*** Given passage ***
2010-03-05 Thread Dr. David Kirkby

Nick Alexander wrote:

David is trying to argue that the goals for Sage-5.0 should be

   *  Official Solaris 10 support (all tests pass)

TARGET DATE: Sometime in March?

*instead* of the following:

*  90% doctest coverage score (=write about 1500 doctests)
*  Official Solaris 10 support (all tests pass)
*  Official Cygwin support (all tests pass)
*  Close _all_ tickets listed at
   http://trac.sagemath.org/sage_trac/wiki/stab1

TARGET DATE: Sometime in May.


I vote -1 to this.  As a user, I expect a major release (defined as a 
version number bump) to include exciting new toys.  Solaris support does 
not *in my opinion* qualify as an exciting new toy.  I anticipate a 
Slashdot story announcing the new release, followed by a surge of 
interest and downloads.  It is *my opinion* that Solaris support is not 
an exciting new feature that the resulting publicity should be 
promoting.  If anything, it is *my opinion* that Cygwin support is much 
more likely to appeal to these potential new users, and would warrant 
the publicity.


Nick

PS.  Emphasis added because I do not want to fan any flames -- please 
respond accordingly.
*** End of Given passage ***
*** Information provided ***
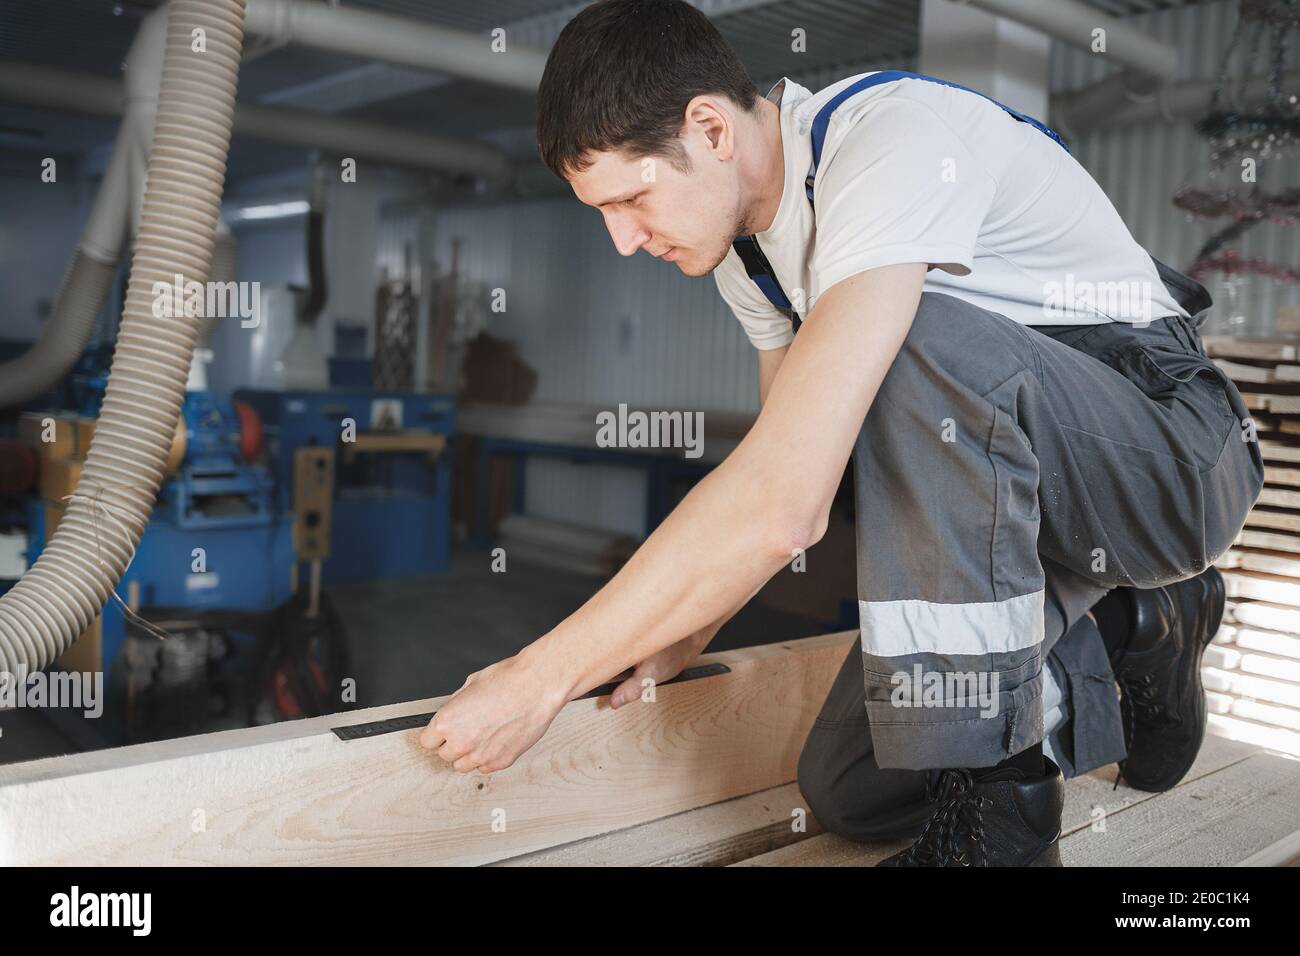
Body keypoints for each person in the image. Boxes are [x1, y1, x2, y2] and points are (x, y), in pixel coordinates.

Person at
*** End of Information provided ***
• _Things to do_
1. Answer these about the Sage-5.0 release post, one line each, marked to match:
(a) What target date is given for the list of goals that includes 90% doctest coverage?
(b) How does Nick vote on the proposal?
(c) Which kind of support does Nick think is more likely to appeal to potential new users?
2. Extend the Sage-5.0 release post, picking up after its closing line, "please respond accordingly."

• _Answers by item_
1.
(a) Sometime in May.
(b) -1.
(c) Cygwin support.

2.
Part of my logic for this is that given Sun have

 * Donated hardware (t2) worth around $30,000 - $40,000 for this,
 * Have supplied other hardware heavily discounted. (sage.math and most of the 
disks are I believe Suns)

 * Are asking William for a release where they can point customers at,

then those that supplied a lot of money probably do consider it quite important. 
You personally might not, but a major investor does.


If Sun (now Oracle) did not consider it important, I doubt they would have 
supplied the hardware, and I doubt they would be asking William questions about 
the Solaris port.


The only person paid full time to work on Sage was paid to do the Solaris port. 
A lot of time, effort and money has gone into it.


I agree with you about Cygwin too.

I also think reaching a specific level of doc tests is a bit irrelevant in 
determining when to increment the major release number. Perhaps if the doc tests 
reached 100%, then I might agree.


I think with the very fast release cycle of Sage, no one release is likely to 
have many exciting new toys.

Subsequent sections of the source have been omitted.